_Source text:_
The Honorable Jed S. Rakoff, United States District Judge for the Southern District of New York, sitting by designation
Calderon concedes that, although the Government did not make an exhaustion argument in the District Court, our Court has the power to consider the issueSee Rosario v. United States, 164 F.3d 729, 732 (2d Cir.1998) (holding that the Court of Appeals can raise procedural default issues sua sponte even when the Government has waived the argument by failing to raise it below).
This provision provides in relevant part that "any alien convicted of, or who admits having committed, or who admits committing acts which constitute the essential elements of(I) a crime involving moral turpitude (other than a purely political offense) or an attempt or conspiracy to commit such a crime, or (II) a violation of (or a conspiracy or attempt to violate) any law or regulation of a State, the United States, or a foreign country relating to a controlled substance ... is inadmissible." 8 U.S.C. § 1182(a)(2)(A)(i)
This provision provides that "[a]ny alien who the consular officer or the Attorney General knows or has reason to believe — (i) is or has been an illicit trafficker in any controlled substance or in any listed chemical (as defined in section 802 of title 21), or is or has been a knowing aider, abettor, assister, conspirator, or colluder with others in the illicit trafficking in any such controlled or listed substance or chemical, or endeavored to do so; or (ii) is the spouse, son, or daughter of an alien inadmissible under clause (i), has, within the previous 5 years, obtained any financial or other benefit from the illicit activity of that alien, and knew or reasonably should have known that the financial or other benefit was the product of such illicit activity, is inadmissible." 8 U.S.C. § 1182(a)(2)(C)

_Information shown:_

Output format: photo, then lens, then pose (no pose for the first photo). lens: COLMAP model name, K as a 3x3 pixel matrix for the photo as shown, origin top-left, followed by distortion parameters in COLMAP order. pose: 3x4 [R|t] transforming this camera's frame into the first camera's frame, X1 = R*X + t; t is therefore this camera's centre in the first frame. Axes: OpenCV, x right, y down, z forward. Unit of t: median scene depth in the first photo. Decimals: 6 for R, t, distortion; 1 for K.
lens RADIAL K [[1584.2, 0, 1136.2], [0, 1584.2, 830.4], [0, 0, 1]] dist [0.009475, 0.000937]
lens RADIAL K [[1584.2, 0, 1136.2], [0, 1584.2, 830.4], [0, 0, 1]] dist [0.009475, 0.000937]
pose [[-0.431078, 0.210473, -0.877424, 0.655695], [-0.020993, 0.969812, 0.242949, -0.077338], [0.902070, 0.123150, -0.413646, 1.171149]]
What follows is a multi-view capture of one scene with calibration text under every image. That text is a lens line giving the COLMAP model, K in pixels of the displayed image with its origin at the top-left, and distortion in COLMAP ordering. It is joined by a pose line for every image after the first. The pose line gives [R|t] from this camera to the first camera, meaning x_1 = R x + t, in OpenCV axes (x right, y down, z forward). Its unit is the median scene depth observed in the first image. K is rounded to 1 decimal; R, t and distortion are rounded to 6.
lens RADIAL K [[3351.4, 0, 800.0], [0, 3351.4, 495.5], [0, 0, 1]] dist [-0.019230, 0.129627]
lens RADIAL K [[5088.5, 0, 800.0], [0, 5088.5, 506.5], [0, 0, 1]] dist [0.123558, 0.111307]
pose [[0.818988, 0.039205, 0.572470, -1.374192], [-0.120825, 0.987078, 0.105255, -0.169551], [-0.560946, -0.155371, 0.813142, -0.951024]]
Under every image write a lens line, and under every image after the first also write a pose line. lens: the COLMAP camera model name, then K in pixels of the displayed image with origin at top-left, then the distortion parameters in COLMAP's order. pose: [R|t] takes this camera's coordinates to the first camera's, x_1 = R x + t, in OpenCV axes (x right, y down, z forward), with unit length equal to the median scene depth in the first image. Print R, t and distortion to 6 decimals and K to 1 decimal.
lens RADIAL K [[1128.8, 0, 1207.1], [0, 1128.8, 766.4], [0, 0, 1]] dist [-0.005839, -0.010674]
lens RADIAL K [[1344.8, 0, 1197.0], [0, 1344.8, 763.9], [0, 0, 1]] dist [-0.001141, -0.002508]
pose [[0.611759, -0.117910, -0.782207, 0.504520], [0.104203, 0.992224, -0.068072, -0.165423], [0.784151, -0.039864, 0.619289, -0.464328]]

_What you will do:_
(1) In the legal footnotes, which kinds of knowing participant in illicit trafficking does the provision quoted from 8 U.S.C. § 1182(a)(2)(C) list alongside the trafficker?
(2) According to the legal footnotes, what did the court hold in Rosario v. United States?
The rows have no connection to the legal footnotes.

_Results of the exercise:_
(1) Aider, abettor, assister, conspirator, and colluder.

(2) It held that the Court of Appeals can raise procedural default issues sua sponte even when the Government has waived the argument by failing to raise it below.